QUOTED PASSAGE

Siri stayed in a second-floor room at a boarding house at the end of Main Street. Her window overlooked the railroad tracks and was partly shaded by a spindly cottonwood. She was nineteen, and this move from the family farm into town was meant to be a new beginning. Instead it was the last summer of her life.
The circumstances around her death were secret and shameful. To counteract them, the editor of the local paper wrote a flowery obituary for his four hundred readers that made it sound as if she simply floated off one day into heaven. I found out what happened to her because Mattie, when she reached her eighties, told me what she knew.
Sometimes the young Mattie needed to escape constant companionship, so she left her five sisters behind and wandered around town alone. She never wore shoes, and dressed in hand-me-downs from LaRue.
Like Alice and LaRue and all her other sisters, she wore underwear fashioned out of cotton flour sacks. Her family was poor and everybody knew it, but she felt right at home in that town. Nobody had much money. She treasured every book that came her way, turning its pages into a map of a world that she took comfort in knowing existed somewhere, if not here. But here was perfectly fine with her.
More and more often, she found herself walking down First Avenue (seven and a half blocks long, the length of the town) so she could pass the post office in order to get a glimpse of the new young postmistress with shining dark hair and flawless skin, dressed in a ruffled, high-collared white blouse and long skirt–her own cousin, a farmer’s daughter, holding such a responsible job.

EXERCISE DATA
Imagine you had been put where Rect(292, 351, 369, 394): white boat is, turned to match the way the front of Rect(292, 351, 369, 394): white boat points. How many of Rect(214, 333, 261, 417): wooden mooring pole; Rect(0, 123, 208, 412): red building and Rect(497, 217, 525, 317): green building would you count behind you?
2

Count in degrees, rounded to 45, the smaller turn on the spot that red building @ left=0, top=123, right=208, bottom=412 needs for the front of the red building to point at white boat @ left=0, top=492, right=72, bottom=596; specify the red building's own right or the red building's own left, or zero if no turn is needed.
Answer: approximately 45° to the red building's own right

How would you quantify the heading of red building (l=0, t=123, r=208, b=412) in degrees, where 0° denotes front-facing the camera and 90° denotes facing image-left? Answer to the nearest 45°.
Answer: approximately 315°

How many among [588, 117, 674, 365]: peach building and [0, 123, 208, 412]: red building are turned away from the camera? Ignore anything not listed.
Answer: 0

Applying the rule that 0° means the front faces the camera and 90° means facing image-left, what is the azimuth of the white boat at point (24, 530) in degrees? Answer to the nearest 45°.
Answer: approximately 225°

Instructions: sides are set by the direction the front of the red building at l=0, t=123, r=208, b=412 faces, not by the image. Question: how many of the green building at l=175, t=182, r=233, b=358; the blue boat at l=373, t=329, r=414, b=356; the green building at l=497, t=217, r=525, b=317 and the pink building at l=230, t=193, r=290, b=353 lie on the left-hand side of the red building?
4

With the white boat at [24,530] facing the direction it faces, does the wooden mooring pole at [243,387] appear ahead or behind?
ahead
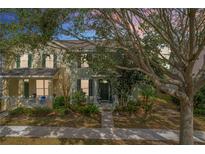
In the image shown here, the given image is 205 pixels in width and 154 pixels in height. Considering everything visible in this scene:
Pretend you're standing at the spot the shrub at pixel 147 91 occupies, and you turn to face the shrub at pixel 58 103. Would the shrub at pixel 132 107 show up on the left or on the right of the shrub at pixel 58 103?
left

---

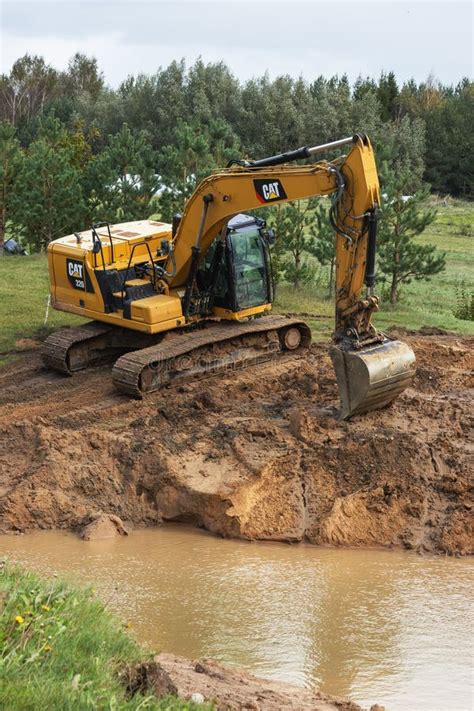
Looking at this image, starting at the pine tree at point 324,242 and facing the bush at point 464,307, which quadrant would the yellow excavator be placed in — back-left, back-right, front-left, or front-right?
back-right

AIM OF THE EXERCISE
Continue the passage about Siri and her cousin Mattie from the point where it stops. The records were taken from a different source than the text.

RESULT
Previously, she’d only seen her cousin on the farm in work clothes, and then only rarely. But now Siri greeted people, talked to strangers, and interacted with the community like an adult. Her only sign of discomfort was the way she lowered her eyes sometimes when anyone spoke to her for more than a minute. Mattie recognized this as shyness like her own, and it made her admire her cousin all the more for coming back to work day after day. (Years later when Mattie became a librarian, she would try to imitate Siri’s modest combination of helpfulness, efficiency, and politeness.)
It became Mattie’s chief ambition to get Siri to smile at her when she spied her behind the post office window.
Siri probably guessed that the daughter of her Aunt Martha and her favorite uncle, Louie, had a crush on her because Mattie always slowed her pace when she walked by, and she walked by several times a day.
So Siri would oblige—a wave, a smile—never more, but that was enough. It left plenty to Mattie’s imagination. To her, Siri was like Jane Eyre, a smart and determined girl who’d set off into the world to find her own way.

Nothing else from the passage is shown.